L'accord prévoit aussi de mieux encadrer les pratiques des opérateurs. Mais ce point est fortement critiqué par les assureurs mutualistes de la fonction publique territoriale. Ceux-ci ont récemment agité le risque d'une hausse des cotisations santé payées par les jeunes, dans le cadre des "contrats labellisés" et donc un mouvement de résiliation qui aura l'effet inverse de celui escompté, à savoir une hausse des cotisations des retraités.
Négociations locales
Des dispositions réglementaires et législatives doivent être prises à présent pour traduire les engagements de l'accord dans les textes. La balle est donc dans le camp du gouvernement. Un gouvernement que les élus locaux et les représentants des personnels ont appelé à la "diligence". Le dispositif devra en effet être prêt pour l'échéance du 1er janvier 2025. Il faudra aussi laisser un temps suffisant aux employeurs territoriaux qui auraient la volonté de lancer localement des négociations avec les responsables syndicaux, pour mettre en œuvre l'accord national.

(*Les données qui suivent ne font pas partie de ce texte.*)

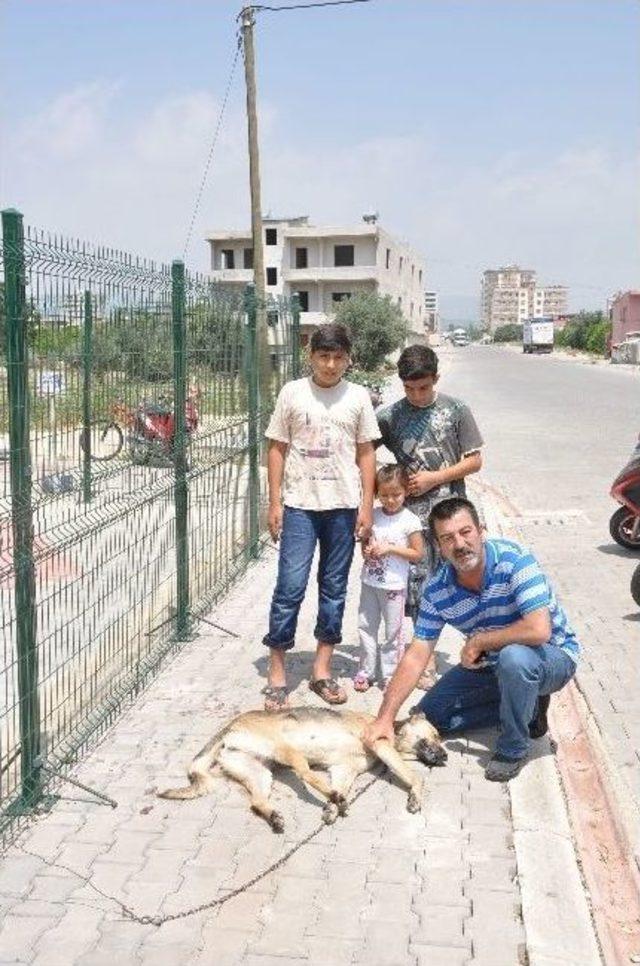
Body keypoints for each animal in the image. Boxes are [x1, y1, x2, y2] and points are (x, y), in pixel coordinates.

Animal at [158, 704, 448, 832]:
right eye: (435, 735)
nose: (446, 756)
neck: (394, 731)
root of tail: (229, 728)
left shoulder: (344, 770)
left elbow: (341, 784)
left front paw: (332, 809)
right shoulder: (383, 748)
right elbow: (414, 777)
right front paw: (415, 797)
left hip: (260, 772)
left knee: (257, 802)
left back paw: (279, 815)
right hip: (288, 751)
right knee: (306, 774)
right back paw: (333, 796)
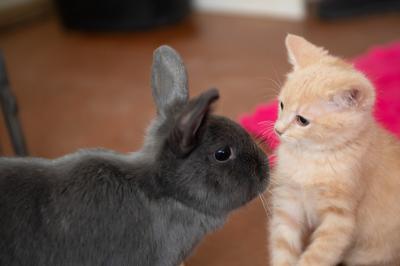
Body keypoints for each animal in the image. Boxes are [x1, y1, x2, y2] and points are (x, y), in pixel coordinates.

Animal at [268, 34, 400, 264]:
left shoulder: (339, 221)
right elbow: (283, 246)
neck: (310, 158)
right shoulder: (289, 203)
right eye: (281, 105)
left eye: (302, 120)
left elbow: (316, 257)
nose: (278, 130)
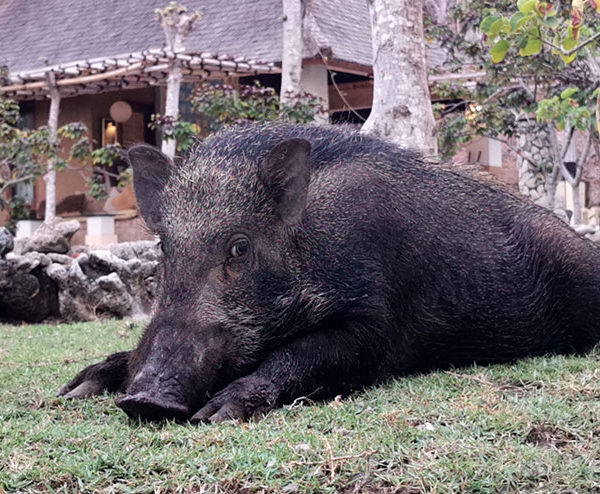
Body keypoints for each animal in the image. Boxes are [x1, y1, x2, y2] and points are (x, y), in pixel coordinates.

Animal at [57, 123, 600, 423]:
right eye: (163, 247)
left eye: (239, 247)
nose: (144, 400)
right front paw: (74, 389)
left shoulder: (375, 328)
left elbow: (300, 356)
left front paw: (218, 413)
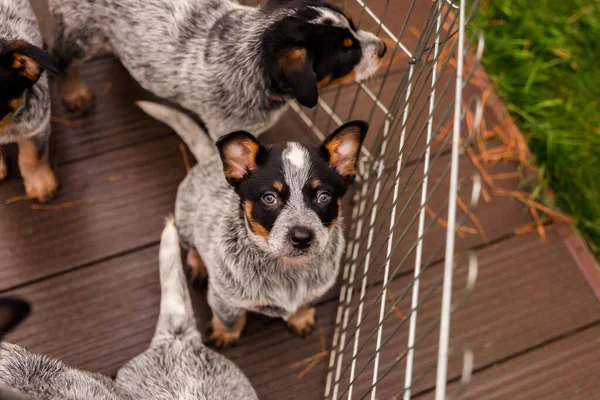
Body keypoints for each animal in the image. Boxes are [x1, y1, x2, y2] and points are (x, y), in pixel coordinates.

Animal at [138, 101, 368, 348]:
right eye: (269, 198)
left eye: (324, 196)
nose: (302, 237)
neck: (288, 269)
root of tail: (210, 159)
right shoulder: (224, 298)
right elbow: (228, 319)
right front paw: (225, 334)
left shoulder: (317, 290)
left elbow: (305, 303)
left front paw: (300, 317)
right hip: (184, 222)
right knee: (192, 246)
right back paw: (198, 264)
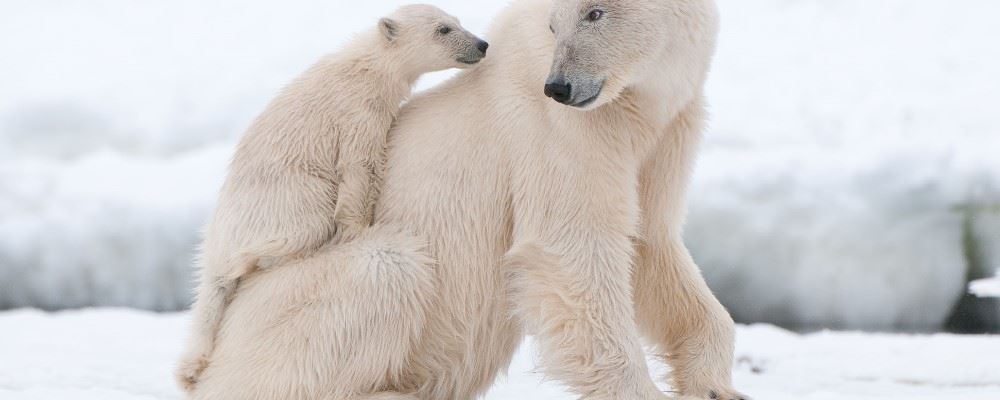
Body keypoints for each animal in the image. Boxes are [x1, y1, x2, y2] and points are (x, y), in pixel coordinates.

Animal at [191, 0, 748, 400]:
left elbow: (651, 244)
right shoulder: (558, 132)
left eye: (595, 12)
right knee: (387, 266)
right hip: (286, 303)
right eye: (554, 24)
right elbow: (571, 248)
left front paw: (716, 386)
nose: (560, 86)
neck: (633, 105)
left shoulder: (665, 132)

Côté syndical, on distingue quelques points de vigilance concernant ces discussions. "Il serait regrettable que, localement, le financement de la protection sociale complémentaire se fasse au détriment du versement de la prime de pouvoir d'achat, facultative pour les agents de la fonction publique territoriale", déclare Dominique Régnier, secrétaire fédéral de la fédération FO des personnels des services publics et de santé. "Pour que les organisations syndicales locales puissent s'approprier un sujet qui est technique, il serait très judicieux qu'ils reçoivent une formation", fait remarquer de son côté Sylvie Ménage, secrétaire générale de la fédération UNSA territoriaux.
Forts de leur succès, les représentants des employeurs et des syndicats ont l'intention de lancer, en 2024, des négociations sur le volet santé de la réforme de la protection sociale complémentaire, qui s'appliquera à compter du 1er janvier 2026. Bien d'autres domaines pourraient faire l'objet d'accords, pointent les protagonistes, qui mentionnent notamment la qualité de vie au travail, ou le télétravail.